Reporter: Anggar Septiadi | Editor: Handoyo .
KONTAN.CO.ID - JAKARTA. Pekan lalu, dua perusahaan diputuskan bersalah oleh Komisi Pengawasan Persaingan Usaha (KPPU) karena telat memberikan pemberitahuan akuisi. Mereka yang dihukum adalah PT Darma Henwa Tbk (DEWA), dan PT Japfa Comfeed Indonesia Tbk (JPFA).
Darma dan Japfa dinyatakan bersalah sebab melanggar UU 5/1999, dan PP 57/2010 yang menyatakan batas waktu pemberitahuan merger adalah 30 hari dari transaksi pengambilalihan.
Komisioner KPPU Chandra Setiawan bilang, sejatinya ketentuan tersebut perlu diubah. Sebab sudah tak kontekstual dengan perkembangan zaman. KPPU hendak menerapkan mekanisme sebelum transaksi terjadi, atawa pre-notification.
"Kalau sekarang di Indonesia masih menganut post-notification. Nah kalau dilihat historinya, khususnya ketentuan post-notification dalam UU 5/1999, karena jika menggunakan pre-notification akan menghambat kerja BPPN (Badan Penyehatan Perbankan Nasional), yang ketika itu banyak menyelematkan bank yang terkena imbas krisis," kata Chandra kepada Kontan.co.id di Kantor KPPU, Senin (10/9).

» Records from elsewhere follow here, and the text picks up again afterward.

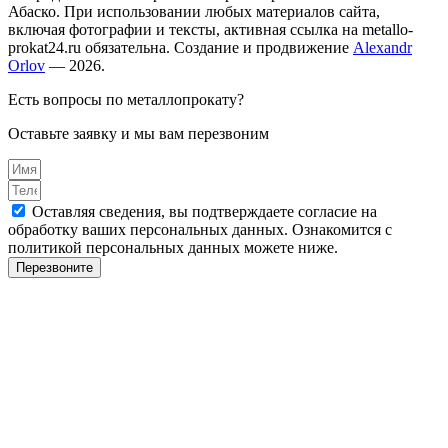
Абаско. При использовании любых материалов сайта,
включая фотографии и тексты, активная ссылка на metallo-
prokat24.ru обязательна. Создание и продвижение
Alexandr
Orlov
— 2026.
Есть вопросы по металлопрокату?
Оставьте заявку и мы вам перезвоним
Оставляя сведения, вы подтверждаете согласие на
обработку ваших персональных данных. Ознакомится с
политикой персональных данных можете ниже.
Перезвоните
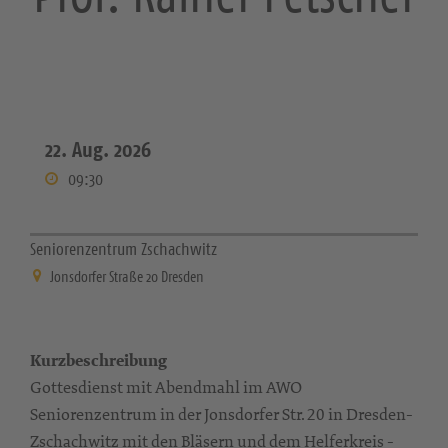
22. Aug. 2026
09:30
Seniorenzentrum Zschachwitz
Jonsdorfer Straße 20 Dresden
Kurzbeschreibung
Gottesdienst mit Abendmahl im AWO
Seniorenzentrum in der Jonsdorfer Str. 20 in Dresden-
Zschachwitz mit den Bläsern und dem Helferkreis -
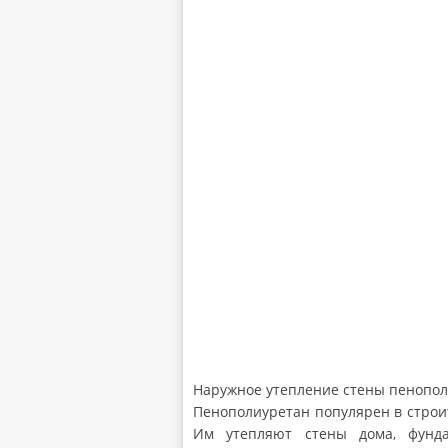
Наружное утепление стены пенопол
Пенополиуретан популярен в строи
Им утепляют стены дома, фунд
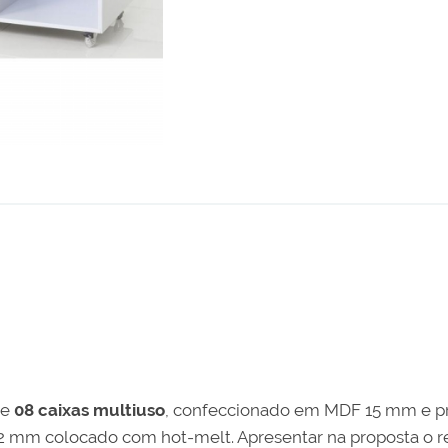
 e
08 caixas multiuso
, confeccionado em MDF 15 mm e pr
2 mm colocado com hot-melt. Apresentar na proposta o re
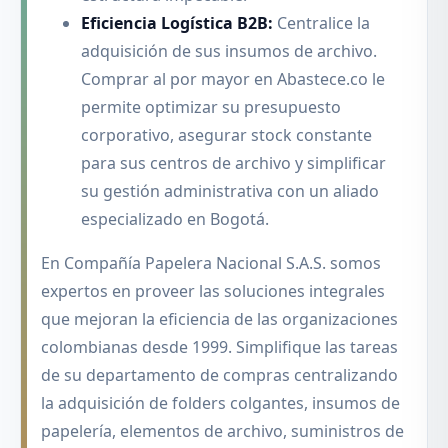
Eficiencia Logística B2B:
Centralice la
adquisición de sus insumos de archivo.
Comprar al por mayor en Abastece.co le
permite optimizar su presupuesto
corporativo, asegurar stock constante
para sus centros de archivo y simplificar
su gestión administrativa con un aliado
especializado en Bogotá.
En Compañía Papelera Nacional S.A.S. somos
expertos en proveer las soluciones integrales
que mejoran la eficiencia de las organizaciones
colombianas desde 1999. Simplifique las tareas
de su departamento de compras centralizando
la adquisición de folders colgantes, insumos de
papelería, elementos de archivo, suministros de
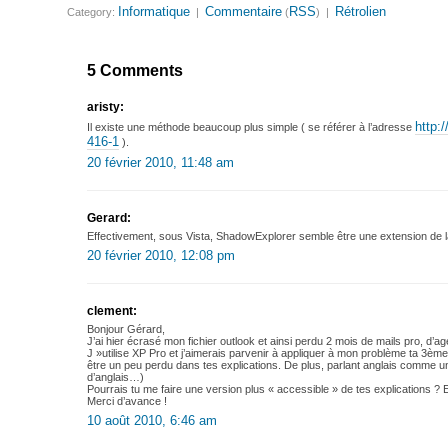
Informatique
Commentaire
RSS
Rétrolien
Category:
|
(
) |
5 Comments
aristy:
http:
Il existe une méthode beaucoup plus simple ( se référer à l’adresse
416-1
).
20 février 2010, 11:48 am
Gerard:
Effectivement, sous Vista, ShadowExplorer semble être une extension de 
20 février 2010, 12:08 pm
clement:
Bonjour Gérard,
J’ai hier écrasé mon fichier outlook et ainsi perdu 2 mois de mails pro, d’
J »utilise XP Pro et j’aimerais parvenir à appliquer à mon problème ta 3èm
être un peu perdu dans tes explications. De plus, parlant anglais comme u
d’anglais…)
Pourrais tu me faire une version plus « accessible » de tes explications ? 
Merci d’avance !
10 août 2010, 6:46 am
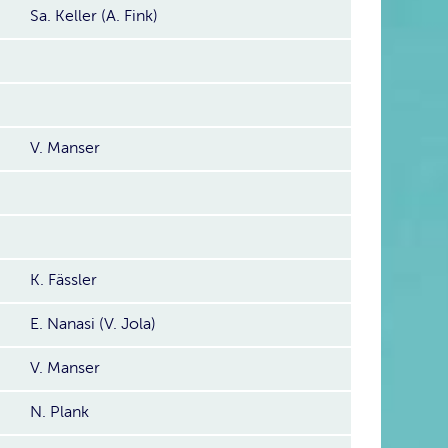
Sa. Keller (A. Fink)
V. Manser
K. Fässler
E. Nanasi (V. Jola)
V. Manser
N. Plank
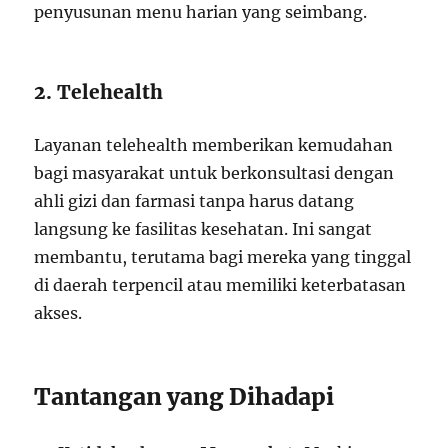
penyusunan menu harian yang seimbang.
2. Telehealth
Layanan telehealth memberikan kemudahan
bagi masyarakat untuk berkonsultasi dengan
ahli gizi dan farmasi tanpa harus datang
langsung ke fasilitas kesehatan. Ini sangat
membantu, terutama bagi mereka yang tinggal
di daerah terpencil atau memiliki keterbatasan
akses.
Tantangan yang Dihadapi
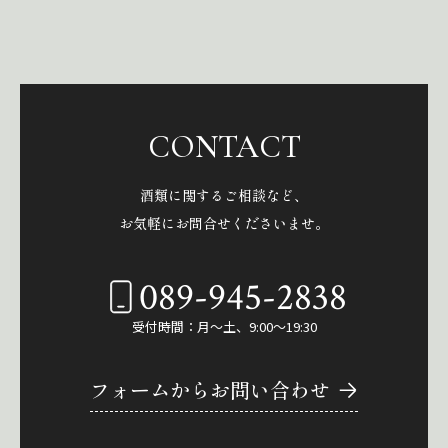
CONTACT
酒類に関するご相談など、
お気軽にお問合せくださいませ。
089-945-2838
受付時間：月～土、9:00～19:30
フォームからお問い合わせ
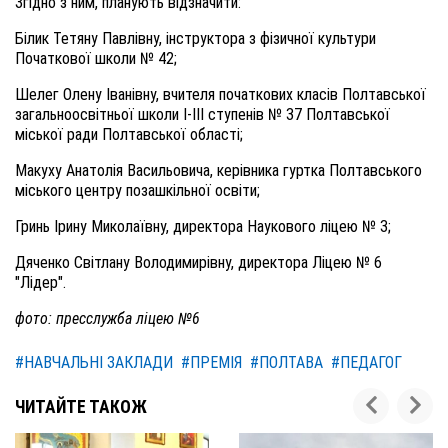
Згідно з ним, планують відзначити:
Білик Тетяну Павлівну, інструктора з фізичної культури
Початкової школи № 42;
Шелег Олену Іванівну, вчителя початкових класів Полтавської
загальноосвітньої школи І-ІІІ ступенів № 37 Полтавської
міської ради Полтавської області;
Макуху Анатолія Васильовича, керівника гуртка Полтавського
міського центру позашкільної освіти;
Гринь Ірину Миколаївну, директора Наукового ліцею № 3;
Дяченко Світлану Володимирівну, директора Ліцею № 6
"Лідер".
фото: пресслужба ліцею №6
#НАВЧАЛЬНІ ЗАКЛАДИ
#ПРЕМІЯ
#ПОЛТАВА
#ПЕДАГОГ
ЧИТАЙТЕ ТАКОЖ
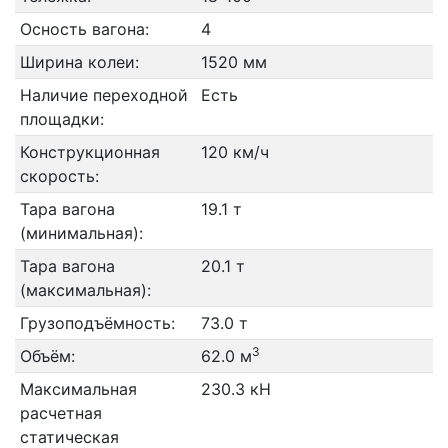
Осность вагона:
4
Ширина колеи:
1520 мм
Наличие переходной
Есть
площадки:
Конструкционная
120 км/ч
скорость:
Тара вагона
19.1 т
(минимальная):
Тара вагона
20.1 т
(максимальная):
Грузоподъёмность:
73.0 т
3
Объём:
62.0 м
Максимальная
230.3 кН
расчетная
статическая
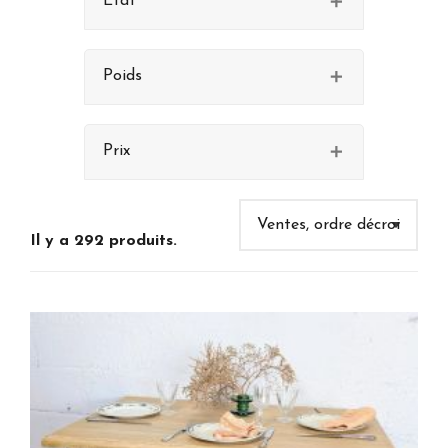
État
Poids
Prix
Il y a 292 produits.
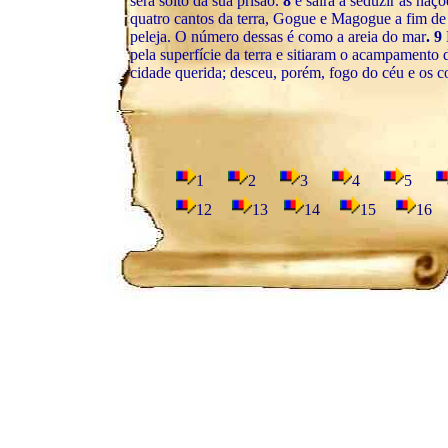
será solto da sua prisão.
8
e sairá a seduzir as naç
quatro cantos da terra, Gogue e Magogue a fim de 
peleja. O número dessas é como a areia do mar
. 9
pela superfície da terra e sitiaram o acampamento 
cidade querida; desceu, porém, fogo do céu e os 
1
2
3
4
5
12
13
14
15
16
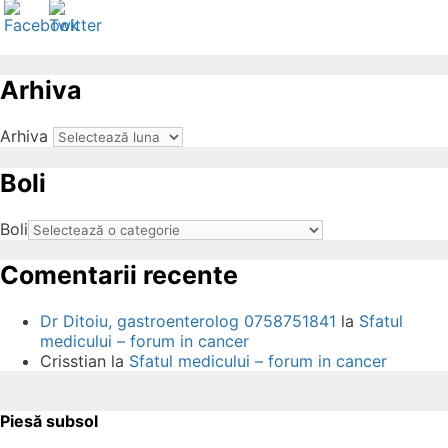
Arhiva
Arhiva
Boli
Boli
Comentarii recente
Dr Ditoiu, gastroenterolog 0758751841
la
Sfatul
medicului – forum in cancer
Crisstian
la
Sfatul medicului – forum in cancer
Piesă subsol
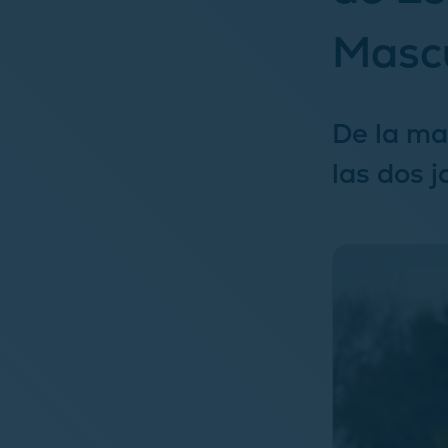
Masc
De la ma
las dos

Ketentuan pre-notification kata Chandra sebenarnya ideal, sebab KPPU bisa langsung melakukan penilaian apakah akuisisi perusahaan berpotensi memonopoli pasar. Oleh karenanya, dalam mekanisme pre-notification, KPPU bisa langsung menentukan, apakah akuisisi bisa dilakukan atau tidak.
"Kita bisa nilai sejak awal, sebelum akuisisi, apakah akuisisi ini perusahaan bisa dominan sehingga dapat abuse pasar atau tidak. Kalau iya kita rekomendasikan agar akuisisi tidak dilakukan. Atau tidak setidaknya ada soluasi, syarat-syarat untuk akuisisi," papar Chandra.
Meski demikian, Chandra mengakui ini bukan hal mudah. Terutama soal data-data perusahaan yang masih sulit didapatkan KPPU. Soal ini, ia mengaku akan bekerjasama dengan Kemkumham.
Selain soal mekanisme pemberitahuan, Chandra mengungkapkan, KPPU juga he dak mengubah ambang batas (treshold) untuk perusahaan yang perlu melakukan pemberitahuan akuisisi.
Dalam UU 5/1999, dan PP 57/2010, ambang batas ditentukan senilai Rp 2,5 triliun untuk gabungan aset setelah akuisisi dan Rp 5 triliun untuk gabungan penjualan setelah akuisisi.
"Ketika UU 5/1999 lahir, nilai tersebut memang sangat besar, tapi saat ini tidak demikian. Misalnya bisa dinaikan untuk batas aset senilai Rp 10 triliun, dan penjualan senilai Rp 15 triliun," jelasnya.
Peningkatan nilai ambang batas ini, disebutkan Chandara juga sesuai dengan semangat anti mobopoli tadi. Sebab drngan makin tingginya ambang batas memang hanya akan perusahaan-perusahaan besar yang perlu melakukan pemberitahuan akuisisi.
Selain dua ketentuan ini, Chandra juga bilang bahwa agar lebih efektif, ia juga bilang ketentuan soal denda juga perlu diubah. Saat ini, keterlambatan pemberitahuan dikenakan denda Rp 1 miliar perhari keterlambatan, dengan maksimal denda Rp 25 miliar. "Kita maunya hitung-hitunganya bukan nominal, tapi persentase," sambung Chandra.
Sementara terkaitnya rencana ini, khususnya soal ketentuan pre-notification, Wakil Ketua Umum Kadin Raden Pardede bilang hal tersebut turut memberikan kepastian hukum.
"Saya pikir ketentuan KPPU ini tidak akan menggangu iklim investasi, justru dapat memberi kepastian, bahwa jika KPPU sudah setuju pada pranotifikasi maka tidak ada masalah lagi sesudah terjadi transaksi," katanya kepada Kontan.co.id, Selasa (11/9).
Meski demikian, Raden bilang, lantaran penilaian sudah dilakukan sebelum akuisisi, KPPU perlu punya sumberdaya yang mumpuni. "KPPU perlu memperlengkapi diri dengan kemampuan melakukan konsultasi sejak awal. Kapasitas personil KPPU harus memadai untuk memberi jasa tersebut dari awal," lanjutnya.